Excuse the long reply, but more people need to understand how this change will effect the poor, elderly, and rural tv viewers.


----------



## kf4omc (Apr 11, 2006)

I went to the website and it said that my coupons were mailed om the 3/21. I havent recived them yet. How long has it taken for any of you guys to get yours.
What does the envlope look like? What does it say...


----------



## audiomaster (Jun 24, 2004)

more people need to understand how this change will effect the poor, elderly, and rural tv viewers.[/QUOTE]

I definitely fall into the last group and with the price of gas passing $3.25 here, I am rapidly heading into the first group! Hopefully somethings will sort out in the next 60 days or so. Heck, they could yank the PC boards out of some turned in 921s and repackage them!


----------



## kf4omc (Apr 11, 2006)

kf4omc said:


> I went to the website and it said that my coupons were mailed om the 3/21. I haven't received them yet. How long has it taken for any of you guys to get yours.
> What does the envelope look like? What does it say...

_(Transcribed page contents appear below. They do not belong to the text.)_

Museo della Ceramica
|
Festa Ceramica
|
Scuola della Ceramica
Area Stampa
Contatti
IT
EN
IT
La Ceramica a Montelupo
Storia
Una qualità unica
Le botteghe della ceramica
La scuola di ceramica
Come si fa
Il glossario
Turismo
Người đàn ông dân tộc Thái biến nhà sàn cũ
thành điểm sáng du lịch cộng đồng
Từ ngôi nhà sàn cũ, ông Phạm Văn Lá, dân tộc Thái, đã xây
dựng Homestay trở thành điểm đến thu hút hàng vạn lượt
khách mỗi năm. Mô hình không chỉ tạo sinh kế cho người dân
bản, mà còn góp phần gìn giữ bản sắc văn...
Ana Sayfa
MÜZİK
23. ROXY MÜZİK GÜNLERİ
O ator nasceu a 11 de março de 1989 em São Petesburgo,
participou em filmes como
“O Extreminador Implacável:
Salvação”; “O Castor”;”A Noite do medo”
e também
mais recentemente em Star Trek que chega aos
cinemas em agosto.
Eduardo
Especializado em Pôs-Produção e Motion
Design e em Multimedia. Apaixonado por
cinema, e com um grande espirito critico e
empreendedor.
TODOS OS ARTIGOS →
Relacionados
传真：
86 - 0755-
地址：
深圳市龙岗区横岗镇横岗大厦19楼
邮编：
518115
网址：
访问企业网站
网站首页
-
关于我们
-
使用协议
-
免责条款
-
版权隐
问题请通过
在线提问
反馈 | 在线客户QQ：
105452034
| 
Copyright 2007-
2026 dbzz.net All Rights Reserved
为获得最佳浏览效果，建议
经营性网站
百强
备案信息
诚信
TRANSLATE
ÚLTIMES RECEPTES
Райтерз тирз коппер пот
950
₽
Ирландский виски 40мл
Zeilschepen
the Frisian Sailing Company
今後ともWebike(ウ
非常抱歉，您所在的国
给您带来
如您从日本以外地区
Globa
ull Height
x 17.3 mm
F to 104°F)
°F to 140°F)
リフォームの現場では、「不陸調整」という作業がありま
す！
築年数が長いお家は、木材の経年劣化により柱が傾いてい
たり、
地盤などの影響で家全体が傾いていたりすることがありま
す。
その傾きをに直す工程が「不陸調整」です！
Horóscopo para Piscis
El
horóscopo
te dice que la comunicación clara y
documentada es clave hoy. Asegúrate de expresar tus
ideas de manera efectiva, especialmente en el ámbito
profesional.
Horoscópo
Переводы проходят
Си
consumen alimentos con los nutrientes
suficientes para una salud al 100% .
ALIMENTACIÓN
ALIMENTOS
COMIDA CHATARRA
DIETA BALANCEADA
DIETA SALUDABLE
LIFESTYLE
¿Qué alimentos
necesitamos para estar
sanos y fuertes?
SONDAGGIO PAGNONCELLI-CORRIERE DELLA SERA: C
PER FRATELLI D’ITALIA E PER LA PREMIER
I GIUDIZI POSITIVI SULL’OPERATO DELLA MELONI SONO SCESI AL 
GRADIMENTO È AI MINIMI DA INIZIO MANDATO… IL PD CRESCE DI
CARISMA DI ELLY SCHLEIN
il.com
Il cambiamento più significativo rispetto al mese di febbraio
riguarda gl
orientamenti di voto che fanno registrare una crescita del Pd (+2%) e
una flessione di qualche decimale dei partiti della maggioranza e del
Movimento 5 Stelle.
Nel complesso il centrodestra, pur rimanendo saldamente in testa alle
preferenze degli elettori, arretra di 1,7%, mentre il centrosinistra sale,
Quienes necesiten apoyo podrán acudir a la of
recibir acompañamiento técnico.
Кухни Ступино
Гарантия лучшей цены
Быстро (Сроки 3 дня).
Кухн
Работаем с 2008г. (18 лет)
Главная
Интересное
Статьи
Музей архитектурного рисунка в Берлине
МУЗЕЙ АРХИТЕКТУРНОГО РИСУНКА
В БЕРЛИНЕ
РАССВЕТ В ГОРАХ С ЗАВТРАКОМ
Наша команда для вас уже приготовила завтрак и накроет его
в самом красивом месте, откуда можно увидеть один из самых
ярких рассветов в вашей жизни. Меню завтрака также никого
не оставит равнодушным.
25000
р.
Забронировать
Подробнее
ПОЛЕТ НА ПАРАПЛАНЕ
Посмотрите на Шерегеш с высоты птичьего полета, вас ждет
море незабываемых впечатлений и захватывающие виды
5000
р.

Well I got it and I went out to Wal-Mart and picked up a magnavox unit. Works great. Now if I want local weather and radar I can just goto the local station that has it on a sub channel. I will more than likely use this side by side with my E* receiver..


----------



## mattfast1 (Mar 26, 2008)

I'm gonna wait until the TR-40 comes out to get my coupons. There's no point in getting them before that. I don't really need the boxes (being an employee of Dish Network and therefore being eligible for free service long before DTV conversion), but I figure I might as well get some free units, I may find a use for them


----------



## audiomaster (Jun 24, 2004)

mattfast1 said:


> I'm gonna wait until the TR-40 comes out to get my coupons. There's no point in getting them before that. I don't really need the boxes (being an employee of Dish Network and therefore being eligible for free service long before DTV conversion), but I figure I might as well get some free units, I may find a use for them [/QUOTE
> 
> I assume these boxes will output standard analog on old channel 3 or 4. But will they also output separate L/R audio and composite video? How about S-video? Or Dolby surround? Probably not the last.
> And is there any federal deadline when mfgrs have to STOP MAKING analog capable receivers?


----------